Boluarte frenó al castro-chavismo en el Perú
Más allá de los errores y presuntos actos de corrupción de Dina Boluarte, es justo reconocer que la actual presidente estuvo a la altura cuando el Perú más la necesitó. En diciembre de 2022, nuestro país bordeó el abismo del “socialismo del siglo XXI”, es decir, comunismo puro y duro con apodo edulcorado. El autogolpe de Pedro Castillo fue un atentado al orden constitucional y el acto final de un guion elaborado por las perversas mentes del Foro de São Paulo, hoy Grupo de Puebla, con operadores activos desde Bolivia, Cuba y Venezuela. Desde México, el exagente de la KGB, Daniel Estulín, intentaba la reposición de Castillo y organizaba las infames “Tomas de Lima” para lograrlo.
En medio del caos golpista, Boluarte —sucesora constitucional de Castillo— asumió la presidencia. Lo hizo pese a la negativa de su bancada, en la orfandad política y sin experiencia. Como explicó Román Cendoya en el programa de Milagros Leiva, su decisión salvó la institucionalidad, la Constitución, la continuidad democrática y evitó que el Perú cayera en el eje bolivariano. Un acto que la historia sabrá reconocer.
La Constitución es clara: si renuncia el presidente, asume el vicepresidente; si este se niega, lo hace el presidente del Congreso. En ese momento, José Williams Zapata habría tenido que encargarse, pero un militar retirado sin apoyo popular habría sido la cereza en el pastel para que el radicalismo denuncie que una dictadura era dirigida desde Lima.

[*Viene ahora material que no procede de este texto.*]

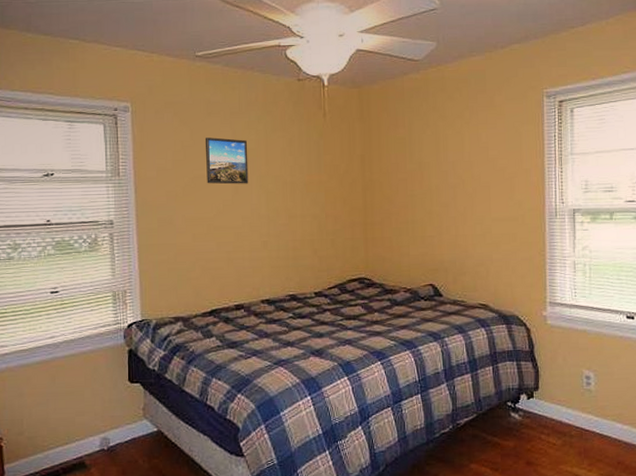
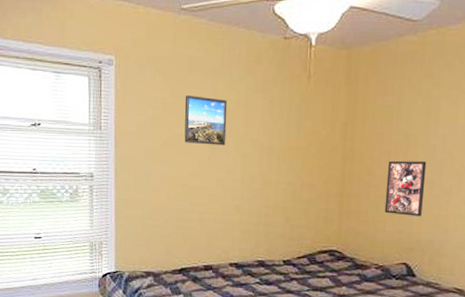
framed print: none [405,187,442,239] -> present [384,160,427,217]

El sur del país bullía. En Puno y Cusco, la narrativa del “presidente del pueblo preso por la élite” caló. Los Ponchos Rojos de Bolivia estaban activados. La refinada inteligencia cubana G-2 operaba en el campo, y su máximo representante, el “Gallo” Zamora, era el embajador. El relato bolivariano había enraizado. La mesa estaba servida para un estallido violento, ideal para el libreto chavista: un Congreso desprestigiado cuyo titular —exmilitar— se encargaba del Ejecutivo; elecciones adelantadas en un escenario golpista y un país dividido por la narrativa de una “dictadura”. Habían creado el momento para que un radical ganara por el voto hepático, hastiado y desinformado.
La izquierda radical —cerronista, castillista, aliada de Evo, Maduro, Cuba y México— tenía una coartada, eran víctimas del “golpe”, había “muertos civiles” por defender el retorno de Castillo, decían de “su” democracia; ellos eran los redentores de una nueva Constitución. Su objetivo, entonces y ahora: desmantelar el modelo económico. La Asamblea Constituyente se daría indefectiblemente, la inversión privada se paralizaría y el Perú caería en garras del castro-chavismo. Boluarte cerró esa puerta y evitó que nos convirtiéramos en un satélite bolivariano; además, el Congreso no cedió ante la anarquía electoral que suponía adelantar los comicios.
Hoy los golpes no necesitan tanques, bastan los relatos y las narrativas, y una prensa mendaz, mártires inventados por las redes sociales fertilizando el terreno para una potencial guerra civil. Boluarte fue escudo de contención frente a un proyecto empobrecedor, totalitario, violento e inmenso. Y esa batalla de ideología transnacional, aunque siga abierta, se ganó ese día, pero la derecha estupidizada no lo entiende.